PASSAGE FOURNI:

# # # #

Bien sûr, ceci au prix de dormir tant bien que mal, sous ma
serviette de toilette trempée unique moyen que j'aie
trouvé pour parvenir à fermer l'oeil et de me
réveiller dès qu'elle est sèche. Le
thermomètre montait à 40° à Delhi. Cet
hôtel me permettait de me retrouver seule, et dans ces
conditions, de rester en Inde.
Ce n'est qu'au bout de deux semaines, quand la tension de l'attente
est retombée, après l'immolation, que j'ai
réalisé que cet "espace de liberté", ce "sas de
décompression", était en fait un vrai four,
insupportable, supporté parce que toute mon attention se
tournait vers les grévistes et leur risque de mort.
Une autre difficulté de terrain imprévu est de ne pas
avoir eu le temps de maîtriser la langue. Dialoguer dans leur
langue maternelle est préférable afin de saisir toute
la subtilité de leur message. Je m'étais
préparée à apprendre le tamoul pour
l'enquête que je partais mener au sud de l'Inde, et je me
retrouvais avec des cassettes et manuels bien inutiles. Par chance,
de nombreux tibétains exilés parlent anglais, car
en Inde, ils apprennent le tibétain, l'hindi, ainsi que
l'anglais.

# # # #

CONSIGNE 1: Reproduisez sans modification les lignes des enregistrements ci-dessous qui vont de la ligne contenant « collector number: 49 » jusqu'à celle contenant « collector number: 22949 », ces deux lignes comprises.

# # # #

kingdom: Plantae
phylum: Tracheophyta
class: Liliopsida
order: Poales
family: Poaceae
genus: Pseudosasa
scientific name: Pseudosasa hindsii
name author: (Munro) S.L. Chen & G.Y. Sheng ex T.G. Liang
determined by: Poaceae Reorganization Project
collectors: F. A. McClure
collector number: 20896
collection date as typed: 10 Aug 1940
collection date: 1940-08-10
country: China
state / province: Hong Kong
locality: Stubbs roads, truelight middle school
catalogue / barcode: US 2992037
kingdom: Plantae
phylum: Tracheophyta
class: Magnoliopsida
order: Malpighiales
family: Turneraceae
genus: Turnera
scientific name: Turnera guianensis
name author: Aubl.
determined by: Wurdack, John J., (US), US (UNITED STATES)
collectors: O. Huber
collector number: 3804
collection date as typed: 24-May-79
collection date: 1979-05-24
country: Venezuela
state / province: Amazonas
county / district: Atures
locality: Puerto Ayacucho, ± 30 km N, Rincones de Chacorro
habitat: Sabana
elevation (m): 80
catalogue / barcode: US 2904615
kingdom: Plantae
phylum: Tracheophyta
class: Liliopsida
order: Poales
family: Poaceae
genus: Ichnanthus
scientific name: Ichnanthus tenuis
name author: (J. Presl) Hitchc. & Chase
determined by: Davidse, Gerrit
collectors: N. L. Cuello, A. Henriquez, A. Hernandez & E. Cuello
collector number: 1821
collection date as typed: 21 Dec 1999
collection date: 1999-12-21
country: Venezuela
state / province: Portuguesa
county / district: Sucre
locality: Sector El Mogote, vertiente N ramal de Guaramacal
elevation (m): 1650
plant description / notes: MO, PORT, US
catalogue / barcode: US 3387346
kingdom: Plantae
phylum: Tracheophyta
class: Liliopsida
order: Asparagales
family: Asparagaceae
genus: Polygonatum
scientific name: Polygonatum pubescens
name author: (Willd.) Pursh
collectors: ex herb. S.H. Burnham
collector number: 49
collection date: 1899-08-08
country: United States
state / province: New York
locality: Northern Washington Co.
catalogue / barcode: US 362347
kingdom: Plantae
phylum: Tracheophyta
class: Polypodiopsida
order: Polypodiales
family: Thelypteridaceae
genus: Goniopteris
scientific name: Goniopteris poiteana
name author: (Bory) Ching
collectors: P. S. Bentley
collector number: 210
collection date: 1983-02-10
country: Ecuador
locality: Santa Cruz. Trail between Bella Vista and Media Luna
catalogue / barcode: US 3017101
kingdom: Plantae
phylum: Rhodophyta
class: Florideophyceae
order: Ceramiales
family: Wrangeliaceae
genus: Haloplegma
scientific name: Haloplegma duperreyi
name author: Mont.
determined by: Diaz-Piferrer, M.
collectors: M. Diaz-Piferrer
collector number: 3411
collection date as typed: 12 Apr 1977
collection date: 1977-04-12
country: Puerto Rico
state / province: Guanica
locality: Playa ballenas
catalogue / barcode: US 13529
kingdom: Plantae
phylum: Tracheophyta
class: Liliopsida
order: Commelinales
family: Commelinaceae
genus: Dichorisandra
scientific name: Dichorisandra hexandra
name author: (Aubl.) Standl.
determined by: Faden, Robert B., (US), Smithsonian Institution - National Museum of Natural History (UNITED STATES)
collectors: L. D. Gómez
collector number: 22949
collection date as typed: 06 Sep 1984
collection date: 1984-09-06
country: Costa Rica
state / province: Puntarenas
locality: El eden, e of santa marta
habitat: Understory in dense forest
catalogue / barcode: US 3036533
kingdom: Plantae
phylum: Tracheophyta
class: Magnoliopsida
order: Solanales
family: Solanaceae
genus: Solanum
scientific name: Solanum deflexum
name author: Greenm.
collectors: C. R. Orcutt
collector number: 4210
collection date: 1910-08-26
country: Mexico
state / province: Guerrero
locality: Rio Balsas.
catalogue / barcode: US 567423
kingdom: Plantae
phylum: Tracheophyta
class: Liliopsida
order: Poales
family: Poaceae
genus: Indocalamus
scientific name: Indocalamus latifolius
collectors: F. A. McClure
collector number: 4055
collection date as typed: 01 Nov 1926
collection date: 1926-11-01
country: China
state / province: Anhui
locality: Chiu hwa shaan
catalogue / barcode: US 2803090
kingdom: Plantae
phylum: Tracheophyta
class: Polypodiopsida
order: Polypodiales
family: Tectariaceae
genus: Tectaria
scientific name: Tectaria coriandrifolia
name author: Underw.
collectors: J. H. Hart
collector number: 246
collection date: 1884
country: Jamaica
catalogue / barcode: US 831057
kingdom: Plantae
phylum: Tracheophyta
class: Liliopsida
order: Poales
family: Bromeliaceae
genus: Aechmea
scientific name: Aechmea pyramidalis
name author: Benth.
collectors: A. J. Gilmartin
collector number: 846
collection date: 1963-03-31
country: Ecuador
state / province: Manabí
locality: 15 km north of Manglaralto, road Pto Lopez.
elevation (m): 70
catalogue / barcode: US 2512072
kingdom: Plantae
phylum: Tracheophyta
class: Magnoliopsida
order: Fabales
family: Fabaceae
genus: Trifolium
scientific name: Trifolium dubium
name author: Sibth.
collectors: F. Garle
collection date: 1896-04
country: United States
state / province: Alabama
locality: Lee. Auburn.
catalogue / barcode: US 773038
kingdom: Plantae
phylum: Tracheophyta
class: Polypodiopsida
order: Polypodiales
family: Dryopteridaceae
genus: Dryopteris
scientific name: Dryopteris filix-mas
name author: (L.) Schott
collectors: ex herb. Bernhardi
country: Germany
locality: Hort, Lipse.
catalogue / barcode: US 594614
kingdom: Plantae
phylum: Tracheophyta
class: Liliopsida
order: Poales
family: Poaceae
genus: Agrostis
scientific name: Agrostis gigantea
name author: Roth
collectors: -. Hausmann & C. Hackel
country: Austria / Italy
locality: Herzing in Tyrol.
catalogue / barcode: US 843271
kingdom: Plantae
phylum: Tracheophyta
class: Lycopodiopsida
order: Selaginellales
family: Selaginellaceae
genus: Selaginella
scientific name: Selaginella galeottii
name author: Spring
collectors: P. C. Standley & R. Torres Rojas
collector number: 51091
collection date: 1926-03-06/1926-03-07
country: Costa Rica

# # # #

CONSIGNE 2: D'après le passage fourni, quelles langues les Tibétains exilés apprennent-ils en Inde ?

RÉPONSE 1:
collector number: 49
collection date: 1899-08-08
country: United States
state / province: New York
locality: Northern Washington Co.
catalogue / barcode: US 362347
kingdom: Plantae
phylum: Tracheophyta
class: Polypodiopsida
order: Polypodiales
family: Thelypteridaceae
genus: Goniopteris
scientific name: Goniopteris poiteana
name author: (Bory) Ching
collectors: P. S. Bentley
collector number: 210
collection date: 1983-02-10
country: Ecuador
locality: Santa Cruz. Trail between Bella Vista and Media Luna
catalogue / barcode: US 3017101
kingdom: Plantae
phylum: Rhodophyta
class: Florideophyceae
order: Ceramiales
family: Wrangeliaceae
genus: Haloplegma
scientific name: Haloplegma duperreyi
name author: Mont.
determined by: Diaz-Piferrer, M.
collectors: M. Diaz-Piferrer
collector number: 3411
collection date as typed: 12 Apr 1977
collection date: 1977-04-12
country: Puerto Rico
state / province: Guanica
locality: Playa ballenas
catalogue / barcode: US 13529
kingdom: Plantae
phylum: Tracheophyta
class: Liliopsida
order: Commelinales
family: Commelinaceae
genus: Dichorisandra
scientific name: Dichorisandra hexandra
name author: (Aubl.) Standl.
determined by: Faden, Robert B., (US), Smithsonian Institution - National Museum of Natural History (UNITED STATES)
collectors: L. D. Gómez
collector number: 22949

RÉPONSE 2: Le tibétain, l'hindi et l'anglais.